### Task instructions
Your answer should consist of the lines below that hold the word "might".

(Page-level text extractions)
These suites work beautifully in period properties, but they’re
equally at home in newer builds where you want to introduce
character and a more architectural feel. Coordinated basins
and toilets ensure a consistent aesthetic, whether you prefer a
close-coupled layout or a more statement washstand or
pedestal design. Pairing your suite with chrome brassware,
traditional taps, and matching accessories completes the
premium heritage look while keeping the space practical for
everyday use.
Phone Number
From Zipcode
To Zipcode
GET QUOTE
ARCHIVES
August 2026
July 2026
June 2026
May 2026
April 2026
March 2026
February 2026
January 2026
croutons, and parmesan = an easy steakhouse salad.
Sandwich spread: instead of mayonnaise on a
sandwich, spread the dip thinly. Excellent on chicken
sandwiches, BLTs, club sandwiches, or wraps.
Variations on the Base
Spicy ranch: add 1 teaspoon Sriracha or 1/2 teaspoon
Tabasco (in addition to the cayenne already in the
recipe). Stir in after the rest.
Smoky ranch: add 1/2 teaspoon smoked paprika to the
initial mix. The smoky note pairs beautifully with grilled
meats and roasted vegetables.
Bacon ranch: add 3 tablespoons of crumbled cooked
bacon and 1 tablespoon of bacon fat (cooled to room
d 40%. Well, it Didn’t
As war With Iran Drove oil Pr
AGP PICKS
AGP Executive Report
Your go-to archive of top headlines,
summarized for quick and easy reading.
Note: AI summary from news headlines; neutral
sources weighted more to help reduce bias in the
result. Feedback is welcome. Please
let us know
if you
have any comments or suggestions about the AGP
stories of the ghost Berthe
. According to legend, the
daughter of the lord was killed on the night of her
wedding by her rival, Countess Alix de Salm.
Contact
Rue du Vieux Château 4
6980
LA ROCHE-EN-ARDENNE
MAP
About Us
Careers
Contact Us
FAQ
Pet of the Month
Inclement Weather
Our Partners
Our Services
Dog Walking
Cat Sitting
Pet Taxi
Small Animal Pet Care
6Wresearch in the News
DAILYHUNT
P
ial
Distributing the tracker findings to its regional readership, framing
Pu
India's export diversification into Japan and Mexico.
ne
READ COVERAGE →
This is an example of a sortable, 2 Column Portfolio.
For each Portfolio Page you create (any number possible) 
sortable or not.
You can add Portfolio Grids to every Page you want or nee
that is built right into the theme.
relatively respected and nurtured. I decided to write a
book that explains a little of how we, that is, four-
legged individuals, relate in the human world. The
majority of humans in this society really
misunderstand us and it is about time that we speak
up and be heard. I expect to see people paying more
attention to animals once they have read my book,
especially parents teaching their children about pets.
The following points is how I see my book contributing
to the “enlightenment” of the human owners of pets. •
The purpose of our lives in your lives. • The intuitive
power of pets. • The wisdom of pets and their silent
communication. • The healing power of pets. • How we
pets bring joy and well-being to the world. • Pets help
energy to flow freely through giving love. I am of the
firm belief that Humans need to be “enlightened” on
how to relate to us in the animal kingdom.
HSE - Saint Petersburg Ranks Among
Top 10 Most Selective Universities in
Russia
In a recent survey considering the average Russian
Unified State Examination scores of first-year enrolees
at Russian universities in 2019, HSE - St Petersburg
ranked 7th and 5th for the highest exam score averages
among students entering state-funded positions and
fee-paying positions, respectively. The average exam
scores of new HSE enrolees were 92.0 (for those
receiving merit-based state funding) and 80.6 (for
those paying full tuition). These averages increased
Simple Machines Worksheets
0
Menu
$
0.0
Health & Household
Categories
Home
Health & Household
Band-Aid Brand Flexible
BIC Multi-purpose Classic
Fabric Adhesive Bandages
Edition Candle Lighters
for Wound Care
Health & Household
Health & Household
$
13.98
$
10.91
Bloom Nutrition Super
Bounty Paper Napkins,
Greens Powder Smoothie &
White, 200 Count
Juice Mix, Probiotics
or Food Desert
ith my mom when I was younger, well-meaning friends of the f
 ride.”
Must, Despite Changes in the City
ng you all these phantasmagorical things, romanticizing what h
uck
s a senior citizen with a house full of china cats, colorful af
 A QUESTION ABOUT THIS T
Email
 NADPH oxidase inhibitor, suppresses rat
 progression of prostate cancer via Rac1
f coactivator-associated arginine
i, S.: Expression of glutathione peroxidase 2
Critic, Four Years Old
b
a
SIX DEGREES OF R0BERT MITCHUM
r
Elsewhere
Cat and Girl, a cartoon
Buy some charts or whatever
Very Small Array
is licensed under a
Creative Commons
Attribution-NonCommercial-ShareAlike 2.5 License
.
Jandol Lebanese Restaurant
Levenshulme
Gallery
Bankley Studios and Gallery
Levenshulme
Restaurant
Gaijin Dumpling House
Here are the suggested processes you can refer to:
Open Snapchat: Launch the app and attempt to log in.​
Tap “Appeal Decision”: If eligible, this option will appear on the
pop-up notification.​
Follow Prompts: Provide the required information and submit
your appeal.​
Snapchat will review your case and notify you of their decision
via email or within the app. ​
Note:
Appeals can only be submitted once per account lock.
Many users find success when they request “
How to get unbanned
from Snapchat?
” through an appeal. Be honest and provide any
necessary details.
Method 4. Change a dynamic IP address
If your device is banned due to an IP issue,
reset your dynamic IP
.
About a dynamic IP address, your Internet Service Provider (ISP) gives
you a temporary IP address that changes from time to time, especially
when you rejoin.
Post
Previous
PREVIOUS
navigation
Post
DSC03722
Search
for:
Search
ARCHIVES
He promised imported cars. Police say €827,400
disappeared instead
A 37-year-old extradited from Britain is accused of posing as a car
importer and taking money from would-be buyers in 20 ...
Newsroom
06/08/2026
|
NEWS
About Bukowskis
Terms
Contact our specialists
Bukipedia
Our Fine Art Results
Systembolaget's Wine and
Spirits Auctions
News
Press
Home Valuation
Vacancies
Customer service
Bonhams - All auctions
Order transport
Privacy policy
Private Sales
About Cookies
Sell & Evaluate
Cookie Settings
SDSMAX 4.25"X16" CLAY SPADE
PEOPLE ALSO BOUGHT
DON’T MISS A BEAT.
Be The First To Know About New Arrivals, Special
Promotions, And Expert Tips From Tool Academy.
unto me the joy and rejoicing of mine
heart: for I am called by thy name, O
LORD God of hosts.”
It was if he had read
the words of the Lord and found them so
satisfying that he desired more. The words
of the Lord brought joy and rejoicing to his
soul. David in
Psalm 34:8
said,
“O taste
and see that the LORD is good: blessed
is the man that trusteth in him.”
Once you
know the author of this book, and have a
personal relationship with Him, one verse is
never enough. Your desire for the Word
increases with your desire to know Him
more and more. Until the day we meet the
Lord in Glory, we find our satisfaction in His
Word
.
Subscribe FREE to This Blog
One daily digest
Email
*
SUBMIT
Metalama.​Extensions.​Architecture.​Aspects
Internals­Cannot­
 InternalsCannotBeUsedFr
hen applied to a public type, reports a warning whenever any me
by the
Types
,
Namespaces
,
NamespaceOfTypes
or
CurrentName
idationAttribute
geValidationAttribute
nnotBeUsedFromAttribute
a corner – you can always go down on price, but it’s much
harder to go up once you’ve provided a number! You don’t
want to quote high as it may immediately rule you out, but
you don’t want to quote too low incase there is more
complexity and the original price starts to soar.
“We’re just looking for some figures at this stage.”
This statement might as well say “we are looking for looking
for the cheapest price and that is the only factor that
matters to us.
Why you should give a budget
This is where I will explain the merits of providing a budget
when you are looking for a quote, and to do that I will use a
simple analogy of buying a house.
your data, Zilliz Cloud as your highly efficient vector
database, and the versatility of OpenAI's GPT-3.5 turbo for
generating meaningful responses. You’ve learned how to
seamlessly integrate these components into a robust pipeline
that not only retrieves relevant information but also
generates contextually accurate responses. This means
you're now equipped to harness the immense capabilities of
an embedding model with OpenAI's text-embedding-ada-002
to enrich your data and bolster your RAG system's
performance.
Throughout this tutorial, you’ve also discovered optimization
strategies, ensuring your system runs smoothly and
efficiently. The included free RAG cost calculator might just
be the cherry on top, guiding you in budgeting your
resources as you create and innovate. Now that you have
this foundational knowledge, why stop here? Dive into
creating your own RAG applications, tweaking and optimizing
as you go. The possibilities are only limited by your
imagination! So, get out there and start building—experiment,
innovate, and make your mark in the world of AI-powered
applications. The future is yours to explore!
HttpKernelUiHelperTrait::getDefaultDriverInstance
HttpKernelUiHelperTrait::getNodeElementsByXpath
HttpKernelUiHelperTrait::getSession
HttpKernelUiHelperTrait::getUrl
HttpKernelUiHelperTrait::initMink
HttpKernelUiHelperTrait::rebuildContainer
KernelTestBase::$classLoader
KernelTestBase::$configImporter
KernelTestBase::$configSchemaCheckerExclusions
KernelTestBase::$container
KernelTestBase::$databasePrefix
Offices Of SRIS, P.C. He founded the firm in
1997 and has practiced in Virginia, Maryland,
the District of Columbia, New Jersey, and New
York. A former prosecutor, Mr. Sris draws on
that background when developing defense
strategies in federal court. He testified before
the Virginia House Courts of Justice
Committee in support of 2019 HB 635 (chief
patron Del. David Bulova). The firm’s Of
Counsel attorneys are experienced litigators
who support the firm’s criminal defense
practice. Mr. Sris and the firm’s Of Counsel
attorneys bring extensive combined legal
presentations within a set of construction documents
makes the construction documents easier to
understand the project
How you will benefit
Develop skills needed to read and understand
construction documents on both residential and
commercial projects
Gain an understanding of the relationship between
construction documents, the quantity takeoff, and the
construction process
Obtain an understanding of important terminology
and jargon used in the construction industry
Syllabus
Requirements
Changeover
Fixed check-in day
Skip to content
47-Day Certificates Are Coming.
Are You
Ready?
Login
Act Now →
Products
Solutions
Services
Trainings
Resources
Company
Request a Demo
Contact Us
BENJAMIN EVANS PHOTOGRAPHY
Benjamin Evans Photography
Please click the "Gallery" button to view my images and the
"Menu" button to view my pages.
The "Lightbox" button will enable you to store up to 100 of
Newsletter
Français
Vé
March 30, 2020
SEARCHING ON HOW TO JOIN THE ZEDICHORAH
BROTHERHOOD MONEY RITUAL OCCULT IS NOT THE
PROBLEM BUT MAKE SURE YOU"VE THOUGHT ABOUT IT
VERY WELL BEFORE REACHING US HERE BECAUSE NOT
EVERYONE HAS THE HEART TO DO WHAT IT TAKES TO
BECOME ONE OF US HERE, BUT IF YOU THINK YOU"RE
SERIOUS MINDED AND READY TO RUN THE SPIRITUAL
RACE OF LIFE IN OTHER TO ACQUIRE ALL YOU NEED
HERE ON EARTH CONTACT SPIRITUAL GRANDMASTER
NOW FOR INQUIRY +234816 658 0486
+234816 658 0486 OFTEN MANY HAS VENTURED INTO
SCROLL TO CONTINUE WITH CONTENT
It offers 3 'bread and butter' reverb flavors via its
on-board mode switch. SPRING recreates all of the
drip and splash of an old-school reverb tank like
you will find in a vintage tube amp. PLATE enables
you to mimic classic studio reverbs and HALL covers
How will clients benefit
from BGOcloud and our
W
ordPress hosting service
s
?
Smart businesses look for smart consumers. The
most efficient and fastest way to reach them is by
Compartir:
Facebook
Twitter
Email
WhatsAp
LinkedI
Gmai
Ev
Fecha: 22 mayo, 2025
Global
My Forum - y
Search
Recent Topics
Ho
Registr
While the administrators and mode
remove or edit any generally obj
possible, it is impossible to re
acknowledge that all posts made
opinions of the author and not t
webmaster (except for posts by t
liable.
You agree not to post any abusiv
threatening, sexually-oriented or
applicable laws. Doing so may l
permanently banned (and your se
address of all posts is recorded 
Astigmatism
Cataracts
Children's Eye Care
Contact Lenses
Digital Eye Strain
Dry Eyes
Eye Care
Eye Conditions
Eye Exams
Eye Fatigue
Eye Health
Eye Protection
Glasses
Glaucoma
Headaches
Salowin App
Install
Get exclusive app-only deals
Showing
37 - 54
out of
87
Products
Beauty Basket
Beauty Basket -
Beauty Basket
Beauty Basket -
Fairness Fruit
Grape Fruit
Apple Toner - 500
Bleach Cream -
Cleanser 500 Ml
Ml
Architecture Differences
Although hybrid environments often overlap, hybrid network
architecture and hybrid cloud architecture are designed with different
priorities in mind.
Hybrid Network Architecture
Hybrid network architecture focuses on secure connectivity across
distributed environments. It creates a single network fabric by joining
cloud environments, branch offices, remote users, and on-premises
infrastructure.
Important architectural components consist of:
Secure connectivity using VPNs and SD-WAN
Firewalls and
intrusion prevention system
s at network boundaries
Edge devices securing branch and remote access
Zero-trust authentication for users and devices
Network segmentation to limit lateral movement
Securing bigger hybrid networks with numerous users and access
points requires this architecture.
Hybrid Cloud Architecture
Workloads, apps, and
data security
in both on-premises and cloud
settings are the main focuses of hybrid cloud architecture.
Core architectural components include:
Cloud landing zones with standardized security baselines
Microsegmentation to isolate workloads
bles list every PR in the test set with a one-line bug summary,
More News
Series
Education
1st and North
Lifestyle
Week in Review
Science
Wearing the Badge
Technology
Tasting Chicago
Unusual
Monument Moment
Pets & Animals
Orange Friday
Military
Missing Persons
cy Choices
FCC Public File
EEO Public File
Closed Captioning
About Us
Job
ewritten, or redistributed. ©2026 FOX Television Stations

### Result below
This statement might as well say “we are looking for looking
efficiently. The included free RAG cost calculator might just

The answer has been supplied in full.